Seul un homme l’entendit. Il recueillit de l’eau en grande quantité et la conserva en lieu sûr. Puis il reprit le cours normal de sa vie en attendant le jour où l’eau de la Terre changerait de nature.
À la date fixée, les rivières cessèrent de couler, les puits se tarirent, et l’homme qui avait écouté, voyant cela arriver, gagna sa retraite et but l’eau qu’il avait recueillie. Quand il vit, de son refuge, les torrents se remettre à couler, il revint parmi les hommes, et constata qu’ils pensaient et parlaient désormais d’une façon tout à fait différente et ne gardaient aucun souvenir de ce qui s’était passé, ni de l’avertissement qu’ils avaient reçu.
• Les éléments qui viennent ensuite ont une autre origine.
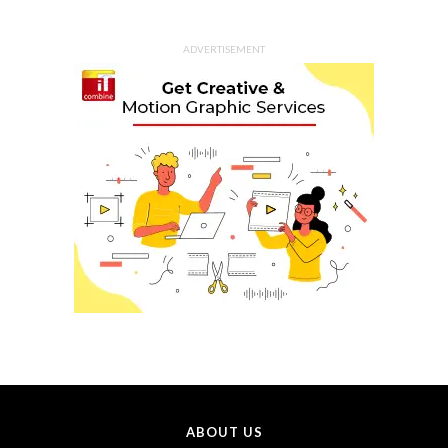
ADVERTISEMENT
ABOUT US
Quand il voulut leur dire ce qu’il savait, ils le crurent fou. Il était en butte à l’hostilité des uns ; à d’autres, il inspirait de la compassion ; il ne pouvait se faire comprendre de personne.
Il ne but pas une goutte de leur eau : chaque jour il retournait à sa cachette et puisait dans ses réserves.
Puis il finit par se dire qu’il ferait mieux de boire l’eau nouvelle : il ne pouvait plus supporter l’impression de solitude qu’il ressentait à vivre, se comporter, penser différemment de tous les autres.
Il but de l’eau nouvelle, devint semblable à eux, oublia tout de sa réserve d’eau originelle.
Ses frères humains le regardèrent alors comme un fou qui aurait miraculeusement recouvré la raison.